**Problem statement**
In your copy, drop the images and return each record exactly as it stands.

Saved entries:
---*---

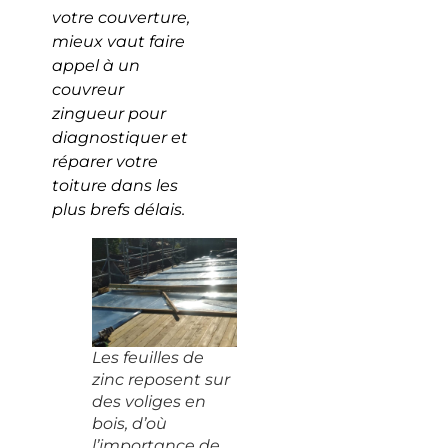
votre couverture,
mieux vaut faire
appel à un
couvreur
zingueur pour
diagnostiquer et
réparer votre
toiture dans les
plus brefs délais.
Les feuilles de
zinc reposent sur
des voliges en
bois, d’où
l’importance de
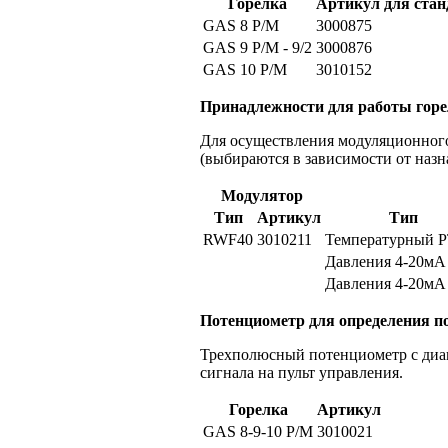
Горелка
Артикул для стан
GAS 8 P/M
3000875
GAS 9 P/M - 9/2
3000876
GAS 10 P/M
3010152
Принадлежности для работы гор
Для осуществления модуляционного
(выбираются в зависимости от назн
Модулятор
Тип
Артикул
Тип
RWF40
3010211
Температурный 
Давления 4-20мА
Давления 4-20мА
Потенциометр для определения п
Трехполюсный потенциометр с диапа
сигнала на пульт управления.
Горелка
Артикул
GAS 8-9-10 P/M
3010021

---*---

**Task output**
votre couverture,
mieux vaut faire
appel à un
couvreur
zingueur pour
diagnostiquer et
réparer votre
toiture dans les
plus brefs délais.
Les feuilles de
zinc reposent sur
des voliges en
bois, d’où
l’importance de
Горелка
Артикул для стан
GAS 8 P/M
3000875
GAS 9 P/M - 9/2
3000876
GAS 10 P/M
3010152
Принадлежности для работы гор
Для осуществления модуляционного
(выбираются в зависимости от назн
Модулятор
Тип
Артикул
Тип
RWF40
3010211
Температурный 
Давления 4-20мА
Давления 4-20мА
Потенциометр для определения п
Трехполюсный потенциометр с диапа
сигнала на пульт управления.
Горелка
Артикул
GAS 8-9-10 P/M
3010021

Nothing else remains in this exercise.